As Peter looks to Gora for help, there is also a further element in the Romanian exile hierarchy in the United States. At the top is Cosmin Dima. He is long since dead by the time Peter comes to New York. He is clearly based on Mircea Eliade, the distinguished Romanian writer on the history of religion, myth, philosophy and other topics. His presence is felt throughout this book. Firstly, Gora, Peter and another exile linked to them, Mihnea Palade (who later changes his name to Portland), all revere Dima. However, there is some criticism of him, particularly his alleged association with the Fascists before and during the war. Peter is called on to review his memoirs and this takes up a large part of the book, as Peter hesitates and then is criticised for it. Palade is murdered, possibly by the Romanian Secret Service and Peter receives a death threat, which is investigated in some detail by the FBI and local US police.
While we learn a lot about Dima (“What did he think about democracy?” “Corrupt, vulgar. Infantile. Demagogic. Chaotic. Stupid. Decadent. Hypocritical.”), about Palade and Gora, the focus is on Peter. He struggle with his life in the US. He is described as The refugee. The oddball. The weirdo. He connects, but he doesn’t connect. Communicates, but doesn’t communicate. Though he is not the narrator – the I-narrator remains pretty well hidden – we see much of the story through him and both he and the actual I-narrator are unreliable narrators.
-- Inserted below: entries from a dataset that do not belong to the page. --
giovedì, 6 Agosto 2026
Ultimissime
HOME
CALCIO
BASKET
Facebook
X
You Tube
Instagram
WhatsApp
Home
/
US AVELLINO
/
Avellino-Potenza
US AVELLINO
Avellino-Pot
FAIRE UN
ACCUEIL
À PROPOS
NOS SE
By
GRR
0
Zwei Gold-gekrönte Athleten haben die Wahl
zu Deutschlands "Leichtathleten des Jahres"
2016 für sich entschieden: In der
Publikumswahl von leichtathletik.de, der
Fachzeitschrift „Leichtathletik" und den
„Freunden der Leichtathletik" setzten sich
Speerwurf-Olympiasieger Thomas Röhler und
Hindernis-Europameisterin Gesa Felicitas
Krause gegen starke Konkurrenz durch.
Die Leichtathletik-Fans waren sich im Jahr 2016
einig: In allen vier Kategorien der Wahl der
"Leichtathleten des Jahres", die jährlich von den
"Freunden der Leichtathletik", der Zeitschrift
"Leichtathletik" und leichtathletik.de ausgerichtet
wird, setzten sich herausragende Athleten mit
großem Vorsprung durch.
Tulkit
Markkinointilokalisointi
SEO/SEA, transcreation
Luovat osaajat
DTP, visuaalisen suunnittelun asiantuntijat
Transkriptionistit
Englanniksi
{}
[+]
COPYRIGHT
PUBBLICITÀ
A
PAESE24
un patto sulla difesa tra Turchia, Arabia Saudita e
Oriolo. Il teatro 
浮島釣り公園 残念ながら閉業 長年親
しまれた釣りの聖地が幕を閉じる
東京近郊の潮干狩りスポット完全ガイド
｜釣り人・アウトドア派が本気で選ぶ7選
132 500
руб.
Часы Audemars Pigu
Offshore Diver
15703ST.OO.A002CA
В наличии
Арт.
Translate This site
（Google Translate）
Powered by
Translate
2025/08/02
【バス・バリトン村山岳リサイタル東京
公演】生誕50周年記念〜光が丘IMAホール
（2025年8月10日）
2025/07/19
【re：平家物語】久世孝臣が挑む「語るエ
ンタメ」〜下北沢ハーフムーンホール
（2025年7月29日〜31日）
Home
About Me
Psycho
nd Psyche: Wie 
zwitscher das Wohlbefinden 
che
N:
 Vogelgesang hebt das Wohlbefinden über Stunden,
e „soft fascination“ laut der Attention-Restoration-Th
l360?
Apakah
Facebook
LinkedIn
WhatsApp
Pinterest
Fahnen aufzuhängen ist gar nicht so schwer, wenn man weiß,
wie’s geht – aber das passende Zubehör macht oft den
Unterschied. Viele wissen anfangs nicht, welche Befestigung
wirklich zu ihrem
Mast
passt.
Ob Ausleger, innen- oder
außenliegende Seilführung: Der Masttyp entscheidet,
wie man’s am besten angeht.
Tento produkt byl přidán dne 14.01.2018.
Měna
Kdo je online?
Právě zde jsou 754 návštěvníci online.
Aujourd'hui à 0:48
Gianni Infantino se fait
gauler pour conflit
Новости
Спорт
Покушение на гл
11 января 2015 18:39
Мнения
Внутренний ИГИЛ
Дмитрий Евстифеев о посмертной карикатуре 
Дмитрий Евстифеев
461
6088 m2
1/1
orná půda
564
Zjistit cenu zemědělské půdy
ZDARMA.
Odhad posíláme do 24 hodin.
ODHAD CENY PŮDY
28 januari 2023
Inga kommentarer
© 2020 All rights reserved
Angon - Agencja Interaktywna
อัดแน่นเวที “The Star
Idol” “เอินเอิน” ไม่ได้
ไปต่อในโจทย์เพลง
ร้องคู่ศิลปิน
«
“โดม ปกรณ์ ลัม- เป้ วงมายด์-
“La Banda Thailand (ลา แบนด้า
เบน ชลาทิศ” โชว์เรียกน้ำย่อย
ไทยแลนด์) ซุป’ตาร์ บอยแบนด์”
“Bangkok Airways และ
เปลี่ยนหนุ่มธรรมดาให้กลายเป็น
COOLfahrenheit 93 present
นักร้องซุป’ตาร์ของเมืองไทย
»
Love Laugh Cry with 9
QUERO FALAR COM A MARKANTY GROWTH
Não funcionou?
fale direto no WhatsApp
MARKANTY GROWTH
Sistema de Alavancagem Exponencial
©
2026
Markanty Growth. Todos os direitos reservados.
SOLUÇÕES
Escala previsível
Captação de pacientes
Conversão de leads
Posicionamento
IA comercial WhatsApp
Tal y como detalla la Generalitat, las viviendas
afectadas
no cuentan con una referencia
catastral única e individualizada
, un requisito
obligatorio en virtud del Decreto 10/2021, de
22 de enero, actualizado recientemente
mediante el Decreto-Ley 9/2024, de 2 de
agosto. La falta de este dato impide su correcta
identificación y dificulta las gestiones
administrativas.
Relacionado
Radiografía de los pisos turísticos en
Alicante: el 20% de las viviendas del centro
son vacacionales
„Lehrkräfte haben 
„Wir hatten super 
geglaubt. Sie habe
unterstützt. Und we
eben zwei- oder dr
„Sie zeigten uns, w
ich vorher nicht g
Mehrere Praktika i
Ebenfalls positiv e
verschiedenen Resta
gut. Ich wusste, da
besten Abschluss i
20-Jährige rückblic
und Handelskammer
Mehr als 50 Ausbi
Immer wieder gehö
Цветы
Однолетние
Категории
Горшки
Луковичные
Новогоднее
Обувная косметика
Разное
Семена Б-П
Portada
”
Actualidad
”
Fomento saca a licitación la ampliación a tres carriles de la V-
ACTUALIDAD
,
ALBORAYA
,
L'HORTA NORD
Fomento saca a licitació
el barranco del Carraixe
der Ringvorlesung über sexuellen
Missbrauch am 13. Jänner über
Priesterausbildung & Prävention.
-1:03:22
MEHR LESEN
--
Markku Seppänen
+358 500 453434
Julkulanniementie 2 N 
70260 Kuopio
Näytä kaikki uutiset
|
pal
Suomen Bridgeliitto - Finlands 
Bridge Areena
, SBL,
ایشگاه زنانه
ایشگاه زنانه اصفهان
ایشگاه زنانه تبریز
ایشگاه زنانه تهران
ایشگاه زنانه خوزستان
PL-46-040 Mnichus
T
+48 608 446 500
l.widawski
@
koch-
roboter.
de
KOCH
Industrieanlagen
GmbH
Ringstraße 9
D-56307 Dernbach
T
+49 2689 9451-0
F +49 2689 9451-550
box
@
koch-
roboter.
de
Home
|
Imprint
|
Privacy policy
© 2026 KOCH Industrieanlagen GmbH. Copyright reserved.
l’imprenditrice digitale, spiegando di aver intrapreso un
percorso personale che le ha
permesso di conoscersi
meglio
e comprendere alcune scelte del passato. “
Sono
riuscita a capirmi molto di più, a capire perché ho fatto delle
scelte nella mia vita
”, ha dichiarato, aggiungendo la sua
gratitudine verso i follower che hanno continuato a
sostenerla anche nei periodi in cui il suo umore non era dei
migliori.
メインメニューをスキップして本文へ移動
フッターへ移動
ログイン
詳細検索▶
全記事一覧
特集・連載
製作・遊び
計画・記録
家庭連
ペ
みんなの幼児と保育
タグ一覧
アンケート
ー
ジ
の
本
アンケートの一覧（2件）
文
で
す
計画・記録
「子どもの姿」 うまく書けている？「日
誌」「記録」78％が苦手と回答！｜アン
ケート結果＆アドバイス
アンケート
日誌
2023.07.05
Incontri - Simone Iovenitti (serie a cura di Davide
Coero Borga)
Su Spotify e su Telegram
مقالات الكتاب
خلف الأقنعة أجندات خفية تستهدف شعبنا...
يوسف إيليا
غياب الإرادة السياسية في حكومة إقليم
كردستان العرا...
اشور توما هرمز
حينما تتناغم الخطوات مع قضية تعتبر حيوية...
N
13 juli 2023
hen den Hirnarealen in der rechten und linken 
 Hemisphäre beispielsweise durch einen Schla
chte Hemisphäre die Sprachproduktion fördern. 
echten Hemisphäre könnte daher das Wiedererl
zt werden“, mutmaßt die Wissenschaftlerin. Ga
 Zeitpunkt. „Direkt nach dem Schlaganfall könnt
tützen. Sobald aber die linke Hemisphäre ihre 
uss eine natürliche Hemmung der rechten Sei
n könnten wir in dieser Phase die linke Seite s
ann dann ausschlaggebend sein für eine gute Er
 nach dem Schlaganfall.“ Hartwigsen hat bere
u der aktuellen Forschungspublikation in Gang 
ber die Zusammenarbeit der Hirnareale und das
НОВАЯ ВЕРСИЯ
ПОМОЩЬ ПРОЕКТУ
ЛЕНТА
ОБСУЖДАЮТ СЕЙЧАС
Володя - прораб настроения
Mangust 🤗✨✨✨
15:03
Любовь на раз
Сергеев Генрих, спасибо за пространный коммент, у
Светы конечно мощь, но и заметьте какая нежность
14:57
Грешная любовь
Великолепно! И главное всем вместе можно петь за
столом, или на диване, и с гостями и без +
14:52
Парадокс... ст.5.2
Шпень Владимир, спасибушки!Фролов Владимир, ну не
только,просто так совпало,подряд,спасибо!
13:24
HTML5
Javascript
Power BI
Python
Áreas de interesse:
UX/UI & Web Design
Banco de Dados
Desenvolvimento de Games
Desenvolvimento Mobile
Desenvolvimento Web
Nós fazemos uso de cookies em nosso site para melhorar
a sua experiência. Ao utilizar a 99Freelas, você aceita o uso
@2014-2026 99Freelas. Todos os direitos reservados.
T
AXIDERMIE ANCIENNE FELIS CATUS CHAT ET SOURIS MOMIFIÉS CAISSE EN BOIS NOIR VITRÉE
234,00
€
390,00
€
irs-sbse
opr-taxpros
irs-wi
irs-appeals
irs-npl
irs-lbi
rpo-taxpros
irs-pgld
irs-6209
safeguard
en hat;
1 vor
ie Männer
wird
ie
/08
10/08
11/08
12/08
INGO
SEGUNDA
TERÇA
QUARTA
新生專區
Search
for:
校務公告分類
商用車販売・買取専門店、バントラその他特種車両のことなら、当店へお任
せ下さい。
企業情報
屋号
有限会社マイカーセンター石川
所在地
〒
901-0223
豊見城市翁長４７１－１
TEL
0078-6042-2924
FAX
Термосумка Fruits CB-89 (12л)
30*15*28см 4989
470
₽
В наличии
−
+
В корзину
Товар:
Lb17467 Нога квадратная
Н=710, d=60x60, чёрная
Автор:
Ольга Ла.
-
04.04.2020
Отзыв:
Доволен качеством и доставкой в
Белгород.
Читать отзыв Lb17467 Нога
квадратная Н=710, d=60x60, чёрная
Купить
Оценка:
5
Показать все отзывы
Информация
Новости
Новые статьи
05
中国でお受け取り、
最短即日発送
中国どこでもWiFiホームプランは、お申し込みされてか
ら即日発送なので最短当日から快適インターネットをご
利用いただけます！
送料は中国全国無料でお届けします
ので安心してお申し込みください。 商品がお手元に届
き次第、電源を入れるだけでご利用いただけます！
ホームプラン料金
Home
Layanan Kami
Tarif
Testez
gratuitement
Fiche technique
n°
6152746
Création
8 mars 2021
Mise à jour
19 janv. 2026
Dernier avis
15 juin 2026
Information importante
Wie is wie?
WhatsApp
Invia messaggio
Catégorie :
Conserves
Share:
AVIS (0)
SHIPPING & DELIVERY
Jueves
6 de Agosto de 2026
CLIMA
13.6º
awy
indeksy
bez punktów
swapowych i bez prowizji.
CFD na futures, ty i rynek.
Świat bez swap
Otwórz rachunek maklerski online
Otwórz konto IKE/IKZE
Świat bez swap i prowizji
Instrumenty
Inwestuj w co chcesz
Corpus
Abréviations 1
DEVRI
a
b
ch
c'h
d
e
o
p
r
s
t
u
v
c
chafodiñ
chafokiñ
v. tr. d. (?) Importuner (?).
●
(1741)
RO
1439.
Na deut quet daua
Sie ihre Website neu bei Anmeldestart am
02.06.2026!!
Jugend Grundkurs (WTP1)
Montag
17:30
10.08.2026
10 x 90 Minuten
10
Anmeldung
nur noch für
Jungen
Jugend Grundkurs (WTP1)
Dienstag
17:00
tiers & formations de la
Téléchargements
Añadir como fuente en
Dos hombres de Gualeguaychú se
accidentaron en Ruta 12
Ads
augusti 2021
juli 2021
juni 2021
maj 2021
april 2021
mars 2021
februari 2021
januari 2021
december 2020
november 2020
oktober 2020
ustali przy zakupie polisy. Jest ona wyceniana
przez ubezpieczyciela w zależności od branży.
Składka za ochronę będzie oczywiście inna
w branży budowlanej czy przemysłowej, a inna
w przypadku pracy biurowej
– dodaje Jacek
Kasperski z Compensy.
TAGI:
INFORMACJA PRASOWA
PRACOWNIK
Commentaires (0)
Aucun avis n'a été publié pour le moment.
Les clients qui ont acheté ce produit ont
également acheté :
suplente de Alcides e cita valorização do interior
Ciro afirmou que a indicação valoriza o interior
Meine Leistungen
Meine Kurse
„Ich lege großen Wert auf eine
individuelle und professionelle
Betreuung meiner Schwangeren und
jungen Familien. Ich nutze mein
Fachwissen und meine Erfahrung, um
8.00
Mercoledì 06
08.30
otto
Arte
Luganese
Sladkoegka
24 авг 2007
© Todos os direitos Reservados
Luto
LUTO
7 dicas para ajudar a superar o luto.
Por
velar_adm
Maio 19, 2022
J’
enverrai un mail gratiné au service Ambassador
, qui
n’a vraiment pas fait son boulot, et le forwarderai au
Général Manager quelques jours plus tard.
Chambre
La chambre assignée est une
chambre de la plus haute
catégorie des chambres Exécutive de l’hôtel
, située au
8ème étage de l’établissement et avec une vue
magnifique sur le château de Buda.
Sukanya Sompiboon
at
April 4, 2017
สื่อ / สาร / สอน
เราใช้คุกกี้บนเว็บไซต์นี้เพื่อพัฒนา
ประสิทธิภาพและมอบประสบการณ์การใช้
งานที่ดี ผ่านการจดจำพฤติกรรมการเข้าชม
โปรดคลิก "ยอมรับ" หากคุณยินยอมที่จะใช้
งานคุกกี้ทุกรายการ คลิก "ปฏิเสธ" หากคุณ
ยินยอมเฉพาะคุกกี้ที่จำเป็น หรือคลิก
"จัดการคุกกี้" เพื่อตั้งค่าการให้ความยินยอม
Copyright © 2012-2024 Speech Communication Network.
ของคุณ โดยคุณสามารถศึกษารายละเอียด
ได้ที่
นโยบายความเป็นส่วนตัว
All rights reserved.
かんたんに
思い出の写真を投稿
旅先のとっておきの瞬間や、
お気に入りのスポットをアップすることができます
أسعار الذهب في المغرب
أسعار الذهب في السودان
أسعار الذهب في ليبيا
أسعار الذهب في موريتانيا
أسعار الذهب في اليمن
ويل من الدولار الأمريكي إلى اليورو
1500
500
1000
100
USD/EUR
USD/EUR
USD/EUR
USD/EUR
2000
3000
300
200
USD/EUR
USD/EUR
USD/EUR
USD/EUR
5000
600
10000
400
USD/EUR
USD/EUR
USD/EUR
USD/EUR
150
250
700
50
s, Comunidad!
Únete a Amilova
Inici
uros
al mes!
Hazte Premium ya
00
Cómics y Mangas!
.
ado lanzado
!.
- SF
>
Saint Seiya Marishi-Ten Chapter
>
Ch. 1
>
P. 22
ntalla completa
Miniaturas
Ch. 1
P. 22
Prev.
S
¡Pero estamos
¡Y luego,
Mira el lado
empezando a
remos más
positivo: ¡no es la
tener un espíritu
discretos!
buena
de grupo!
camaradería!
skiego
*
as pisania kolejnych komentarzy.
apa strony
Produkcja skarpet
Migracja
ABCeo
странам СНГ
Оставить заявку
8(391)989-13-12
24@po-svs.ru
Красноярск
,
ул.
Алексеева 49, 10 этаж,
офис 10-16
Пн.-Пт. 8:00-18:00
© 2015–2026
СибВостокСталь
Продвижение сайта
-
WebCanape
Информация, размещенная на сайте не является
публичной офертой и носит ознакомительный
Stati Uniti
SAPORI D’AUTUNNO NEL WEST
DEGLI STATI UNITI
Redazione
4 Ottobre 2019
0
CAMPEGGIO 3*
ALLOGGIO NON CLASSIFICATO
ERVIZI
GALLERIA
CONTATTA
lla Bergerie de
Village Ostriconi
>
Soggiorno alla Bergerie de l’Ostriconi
The novel is about many things. It is about ambiguities, a term Palade uses to describe his various Romanian friends. It is about an illogical and often unjust world. Indeed, the literary guides referred to are, appropriately enough, Borges and Kafka. Borges is quoted as saying I know something that the Greeks didn’t know — uncertainty. When Peter receives the death threat, it starts with the phrase Next time I kill you, a phrase which Peter eventually seems to recognise and then recalls that it comes from a Borges story. But the novel is also how we cannot escape our past and, in some cases, the past of our parents. Our graves are there, in the past. More lasting than we are, Dima comments, referring to Romania. But Peter has a nightmare about Romania and thinks The nightmare doesn’t belong to me, has nothing to do with me, it’s my parents.
Eliada/Dima wrote extensively about labyrinths (as did Borges) and Manea also uses this as an image for the complexity of the modern world. In short, the world is complex, illogical, difficult to cope with and it is hard to find one’s place in it, particularly if one is an exile and particularly if one comes from a country that has been ruled by a variety of despots: the Romanian Fascists, the Nazis and the particularly despotic Romanian Communists.
This review can only touch on some of the key points of this very complex novels. Homosexuality in the Russian novel and 9/11, how to become a senator in the United States and the relationship between Judaism and Christianity, Cambodian art and people called Larry, heart disease and old age are only a few of the many issues it touches on. It is very complex but, at the same time, addresses its key points well and in some detail. Exile is not fun and exile from a country with a bitter past like Romania brings its own problems, however, glad the exile may be to get away. Manea shows this with great skill.